In December, after further investigation into the scandal, Wilson was let go as Head Coach of the softball program, which she had built into a national power. Scheyer later denied he acted improperly and sought to have his license reinstated.
What can other athletic departments learn from UW's crisis?
Administrators and athletic trainers at other schools are reluctant to discuss Washington's situation. But Marcia Saneholtz, Senior Associate Athletic Director at Washington State University, says her school made some key changes in how it administers sports medicine after a problem arose in the late 1990s over a staff athletic trainer's handling of medications. One of those changes entailed switching from using private physicians in the Pullman area to those at the campus health center--though a private orthopedist is also regularly consulted, under the direction of the head team physician.
"A priority here for many years has been to integrate the athletic department into the university as much as possible, so this made sense," Saneholtz says. "It also takes hiring the physicians out of the direct hands of the athletic department, and I think it takes away most of the potential for conflict of interest and allows greater protection for student-athletes."
Coaches are not allowed to refer student-athletes to other physicians. "If a coach has an idea about something," Saneholtz says, "he or she can sit down and talk to the team doctors about it, and sometimes the team doctors will investigate and agree to consult a specialist in a certain field. But frankly, a lot of times those kinds of inquiries are turned down."
A major component of keeping tabs on physicians--and all aspects of the sports medicine department--is good communication, says Saneholtz, and that's facilitated at WSU through weekly staff meetings. "Our athletic training staff and our docs meet every Monday morning and talk about each student-athlete on the injury list," she says. "They talk about the treatment protocols and options and get everybody on the same page.

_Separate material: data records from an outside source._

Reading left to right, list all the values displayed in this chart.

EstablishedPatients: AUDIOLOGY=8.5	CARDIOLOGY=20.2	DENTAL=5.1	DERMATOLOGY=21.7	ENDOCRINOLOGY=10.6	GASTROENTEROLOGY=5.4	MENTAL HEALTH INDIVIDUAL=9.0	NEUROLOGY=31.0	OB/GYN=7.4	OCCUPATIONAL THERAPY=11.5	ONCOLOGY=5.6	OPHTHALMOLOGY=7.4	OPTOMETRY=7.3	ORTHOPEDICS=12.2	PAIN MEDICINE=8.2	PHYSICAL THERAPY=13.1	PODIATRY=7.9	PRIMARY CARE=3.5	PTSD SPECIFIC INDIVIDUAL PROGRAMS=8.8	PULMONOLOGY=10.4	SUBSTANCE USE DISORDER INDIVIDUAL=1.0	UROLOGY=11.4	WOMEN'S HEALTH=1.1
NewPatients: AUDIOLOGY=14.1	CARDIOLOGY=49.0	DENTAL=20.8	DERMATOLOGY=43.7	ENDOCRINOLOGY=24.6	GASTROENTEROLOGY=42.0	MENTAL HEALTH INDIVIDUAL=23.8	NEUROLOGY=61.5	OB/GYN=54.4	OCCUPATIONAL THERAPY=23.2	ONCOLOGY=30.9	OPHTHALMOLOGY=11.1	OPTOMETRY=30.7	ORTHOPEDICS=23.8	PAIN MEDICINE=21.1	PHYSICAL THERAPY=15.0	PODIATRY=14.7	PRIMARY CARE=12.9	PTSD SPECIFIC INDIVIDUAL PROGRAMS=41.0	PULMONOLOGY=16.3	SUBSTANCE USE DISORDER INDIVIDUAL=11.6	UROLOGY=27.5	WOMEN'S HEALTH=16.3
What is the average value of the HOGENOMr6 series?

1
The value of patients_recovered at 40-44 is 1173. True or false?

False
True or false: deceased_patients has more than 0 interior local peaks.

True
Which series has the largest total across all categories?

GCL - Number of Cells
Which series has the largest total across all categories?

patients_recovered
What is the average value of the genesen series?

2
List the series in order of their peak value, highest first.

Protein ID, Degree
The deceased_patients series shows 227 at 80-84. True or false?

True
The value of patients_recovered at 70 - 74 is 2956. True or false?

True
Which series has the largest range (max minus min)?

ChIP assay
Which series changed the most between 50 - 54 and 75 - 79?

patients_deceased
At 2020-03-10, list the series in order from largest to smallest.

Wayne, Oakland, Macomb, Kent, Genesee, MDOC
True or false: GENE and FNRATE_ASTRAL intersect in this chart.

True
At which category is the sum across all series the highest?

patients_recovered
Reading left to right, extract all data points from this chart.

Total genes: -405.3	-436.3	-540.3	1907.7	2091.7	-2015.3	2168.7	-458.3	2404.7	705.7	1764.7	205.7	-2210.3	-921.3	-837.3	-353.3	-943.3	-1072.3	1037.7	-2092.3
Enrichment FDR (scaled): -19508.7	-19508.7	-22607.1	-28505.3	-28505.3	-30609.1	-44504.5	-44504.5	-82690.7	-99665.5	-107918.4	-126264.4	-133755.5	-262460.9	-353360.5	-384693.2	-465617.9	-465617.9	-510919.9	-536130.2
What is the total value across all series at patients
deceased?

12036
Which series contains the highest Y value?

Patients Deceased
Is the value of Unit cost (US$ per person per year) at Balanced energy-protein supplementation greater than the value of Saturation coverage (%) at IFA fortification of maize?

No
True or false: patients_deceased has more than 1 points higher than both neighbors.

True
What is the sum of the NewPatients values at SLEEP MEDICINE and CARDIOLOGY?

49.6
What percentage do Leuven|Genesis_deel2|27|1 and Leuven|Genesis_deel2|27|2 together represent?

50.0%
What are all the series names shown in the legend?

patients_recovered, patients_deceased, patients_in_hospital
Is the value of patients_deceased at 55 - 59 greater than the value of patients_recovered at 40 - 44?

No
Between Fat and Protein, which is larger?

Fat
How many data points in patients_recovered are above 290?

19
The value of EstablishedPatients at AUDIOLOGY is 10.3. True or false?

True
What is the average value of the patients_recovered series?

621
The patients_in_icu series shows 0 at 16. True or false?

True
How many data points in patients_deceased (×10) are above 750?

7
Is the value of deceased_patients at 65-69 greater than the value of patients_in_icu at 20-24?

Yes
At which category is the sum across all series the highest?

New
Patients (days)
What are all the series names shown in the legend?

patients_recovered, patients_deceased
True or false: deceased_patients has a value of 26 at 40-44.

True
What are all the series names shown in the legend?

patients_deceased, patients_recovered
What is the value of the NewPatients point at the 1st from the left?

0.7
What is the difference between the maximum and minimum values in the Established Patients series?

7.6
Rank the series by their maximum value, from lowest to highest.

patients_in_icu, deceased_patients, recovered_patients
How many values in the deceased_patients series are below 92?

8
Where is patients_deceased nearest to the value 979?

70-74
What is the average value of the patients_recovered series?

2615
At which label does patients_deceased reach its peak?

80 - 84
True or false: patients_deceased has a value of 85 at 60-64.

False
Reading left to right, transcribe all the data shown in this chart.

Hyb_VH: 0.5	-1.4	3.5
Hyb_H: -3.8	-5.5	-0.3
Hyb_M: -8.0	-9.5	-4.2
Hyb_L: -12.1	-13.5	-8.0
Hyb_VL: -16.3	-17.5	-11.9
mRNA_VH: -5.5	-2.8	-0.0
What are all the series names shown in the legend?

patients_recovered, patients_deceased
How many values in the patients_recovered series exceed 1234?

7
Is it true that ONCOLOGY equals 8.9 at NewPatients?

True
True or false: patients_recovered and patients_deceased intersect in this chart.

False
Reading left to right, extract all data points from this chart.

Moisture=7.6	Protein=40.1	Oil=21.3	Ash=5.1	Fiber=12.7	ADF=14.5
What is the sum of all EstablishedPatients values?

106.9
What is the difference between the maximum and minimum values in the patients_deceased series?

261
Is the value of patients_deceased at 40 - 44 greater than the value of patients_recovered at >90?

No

When you have that kind of communication, you're much more protected.
"When you have anybody working in isolation, that would be a red flag," she continues, "and you would hope to have a system that would prevent that from happening."
Another important consideration is attitude, Saneholtz says. "In the heat of battle, it's easy for a coach to feel a lot of pressure and maybe try to wield some influence and put pressures on doctors and the athletic training staff," she explains. "So those sports medicine folks have to be levelheaded, not get overly emotional, and not get overly enthralled with intercollegiate athletics. We're a very addicting and alluring enterprise. And some people get stars in their eyes and get enthralled with the whole thing, and sometimes that leads to bad decisions."
Before hiring a new team physician, it's a good idea to check his or her practice background. Here are some resources:
Basic educational and professional information on nearly all licensed physicians is available without charge at the American Medical Association's Physician Select service: http://dbapps.ama-assn.org/aps/amahg.htm.
More details, including state disciplinary actions, are available from most state medical boards, which are listed at the Web site of The Federation of State Medical Boards, www.fsmb.org.
The Federation also offers a fee-based ($9.95 for each doctor you want to check) online and mail-in service that allows the public to check whether physicians have been disciplined by state medical boards: www.docinfo.org.